Ti sei mai chiesto se un’app può accedere ai dati del tuo smartphone anche quando non la stai usando?
Un’inchiesta del Wall Street Journal, ripresa anche da Il Sole 24 Ore, ha evidenziato che Meta sarebbe in grado di raccogliere dati sensibili da dispositivi Android, anche in assenza di un consenso esplicito da parte degli utenti. Questo accesso ai dati avverrebbe attraverso strumenti interni, come il cosiddetto “Meta Pixel”, o mediante la richiesta di autorizzazioni poco trasparenti durante l’installazione delle applicazioni.
Tali pratiche sollevano rilevanti interrogativi sotto il profilo della conformità normativa, in particolare rispetto al Regolamento Generale sulla Protezione dei Dati (GDPR) dell’Unione Europea. In che misura questi comportamenti sono leciti? Quali sono i limiti concreti imposti dalla normativa vigente in materia di privacy e protezione dei dati personali?
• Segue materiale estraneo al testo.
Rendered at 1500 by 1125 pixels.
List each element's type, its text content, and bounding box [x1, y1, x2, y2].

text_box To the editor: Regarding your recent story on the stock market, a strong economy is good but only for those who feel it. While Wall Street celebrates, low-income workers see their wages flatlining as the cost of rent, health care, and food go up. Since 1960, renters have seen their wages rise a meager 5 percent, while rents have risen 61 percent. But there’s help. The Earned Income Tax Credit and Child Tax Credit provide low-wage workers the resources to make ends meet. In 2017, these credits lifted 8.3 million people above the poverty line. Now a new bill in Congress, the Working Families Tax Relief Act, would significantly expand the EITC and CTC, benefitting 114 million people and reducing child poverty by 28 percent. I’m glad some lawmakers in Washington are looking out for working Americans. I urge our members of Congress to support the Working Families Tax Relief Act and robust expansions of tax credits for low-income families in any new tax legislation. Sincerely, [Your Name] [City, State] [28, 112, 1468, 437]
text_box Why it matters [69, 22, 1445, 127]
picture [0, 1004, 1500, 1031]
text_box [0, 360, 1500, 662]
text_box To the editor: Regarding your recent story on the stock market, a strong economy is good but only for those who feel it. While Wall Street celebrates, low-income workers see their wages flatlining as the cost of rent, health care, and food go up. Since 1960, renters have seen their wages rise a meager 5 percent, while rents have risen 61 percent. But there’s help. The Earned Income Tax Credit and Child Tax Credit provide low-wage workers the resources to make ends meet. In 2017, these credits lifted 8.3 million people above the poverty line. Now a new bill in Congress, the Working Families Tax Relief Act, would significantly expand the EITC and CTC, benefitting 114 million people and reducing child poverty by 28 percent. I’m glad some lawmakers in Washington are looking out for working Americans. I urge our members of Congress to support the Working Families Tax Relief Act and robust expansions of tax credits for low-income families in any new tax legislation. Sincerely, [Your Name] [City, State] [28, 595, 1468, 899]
L’acquisizione non autorizzata di informazioni come contatti, cronologia delle applicazioni, dati di traffico, microfono o altre componenti sensibili del dispositivo può costituire una violazione significativa dei diritti dell’utente. Oltre al rischio legale, tali situazioni comportano gravi conseguenze sul piano reputazionale per organizzazioni che gestiscono dati personali e commerciali. È quindi indispensabile che le realtà aziendali comprendano appieno le responsabilità legali che competono al titolare del trattamento e le implicazioni derivanti dall’affidamento a fornitori terzi non adeguatamente verificati.
Per ridurre il rischio di sanzioni e tutelare correttamente le informazioni gestite, è fondamentale adottare misure preventive concrete. Tra queste, si includono: la definizione e applicazione di policy interne coerenti con le normative sulla privacy, la revisione tecnica delle applicazioni e dei software in uso, e lo svolgimento di una valutazione di impatto sulla protezione dei dati (DPIA – Data Protection Impact Assessment), soprattutto nei casi di trattamenti ad alto rischio.